Based on personal experience (ahem) I can say that dating a co-worker isn’t the smartest thing the average human can do, but does it have to be such a bad move that it’s practically…illegal? One Tennessee law enforcer thinks so, at least.
Sheriff David Andrews of the Putnam County police has implemented a rigid has no-dating and no-marrying policy for his department. He rationalizes that a no-sexing policy will help to maintain a “friendly but professional atmosphere.”
The policy reads: “Employees of the Putnam County Sheriff’s Department are not allowed to date or marry one another. In the event employees wish to date one another, one of the parties must abandon his/her employment with the Putnam County Sheriff’s Department.

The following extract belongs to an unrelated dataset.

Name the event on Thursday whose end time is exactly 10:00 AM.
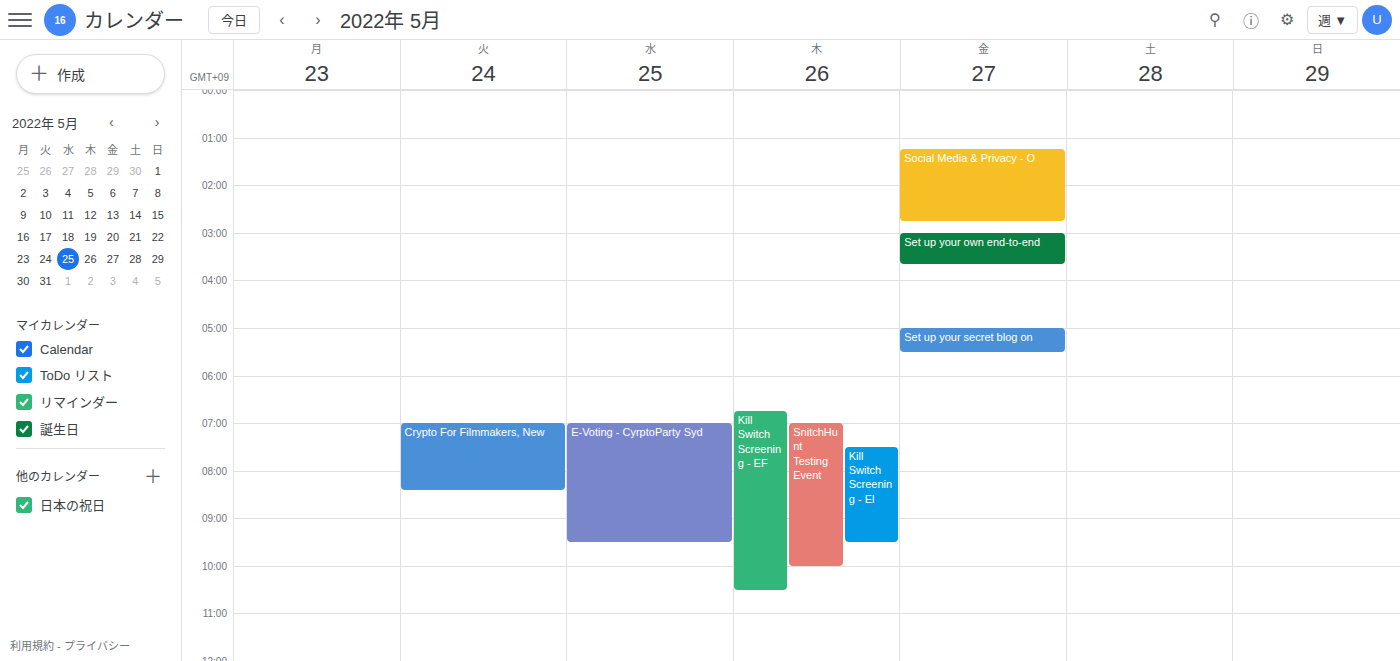
"SnitchHunt Testing Event"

“Romantic or sexual relations between employees at the Putnam County Sheriff’s Department are inappropriate and will result in disciplinary action up to dismissal of either or both persons involved.”

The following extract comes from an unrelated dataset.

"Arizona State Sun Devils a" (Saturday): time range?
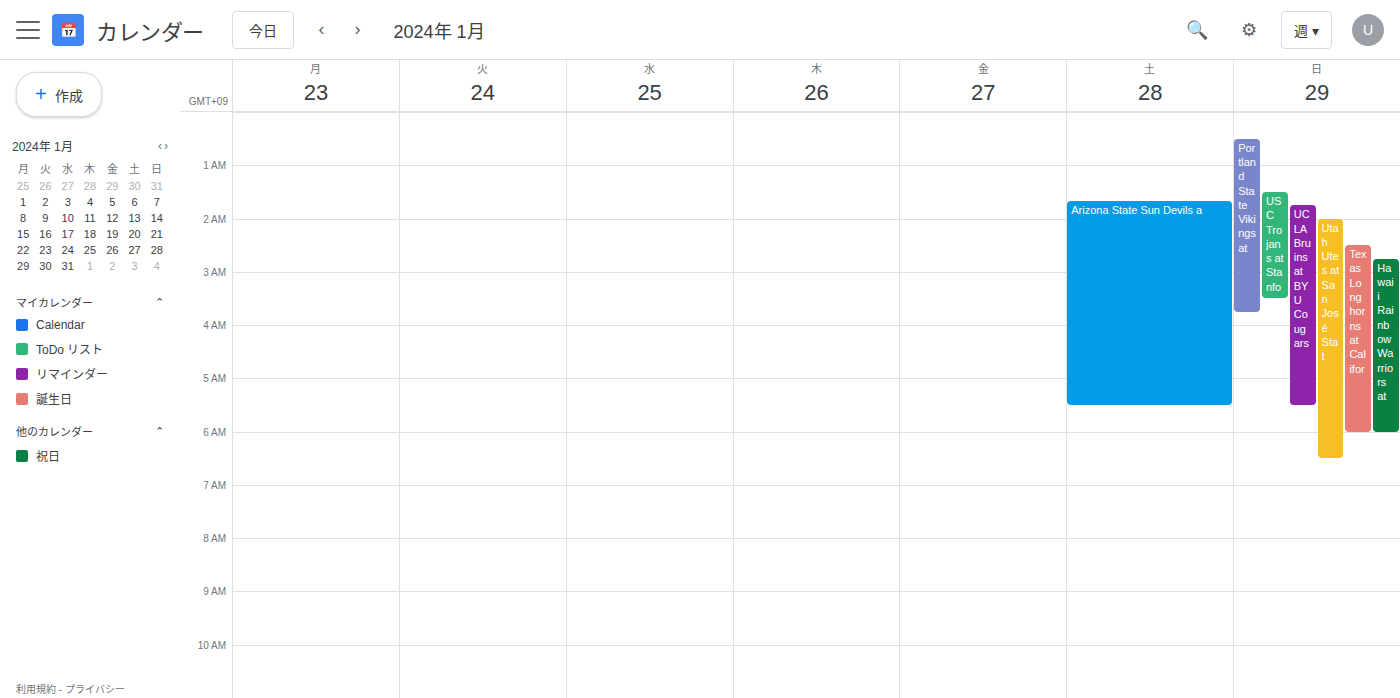
1:40 AM to 5:30 AM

Yikes. Bit harsh, isn’t it?
You know the drill. There’s so much room for error when you’re involved with a co-worker. You’ll have to see that person every day if you break up. It might start to affect your work. You might even get caught having ‘relations’ in the janitor’s closet, resulting in a visit from HR/the firing squad.
But MOST people — especially those in corporate America — spend most of their time at the office. They have very little personal time. Therefore, dating a co-worker is practically the only option available. And, in fact, it might be a sensible option, as well: A recent CareerBuilder survey stated that 31 percent of workers said their office romance has led to marriage.
As taboo as dating a fellow employee can be, the fact is, many couples meet in the workplace.I, for one, would choose to date someone I work with and take a risk than be celibate for the rest of my life (this is a hypothetical scenario, of course).
At the end of the day, we are our own harshest critics. We might do stupid things — including dating that notorious player from sales — but, at the end of the day, it is OUR prerogative to be stupid.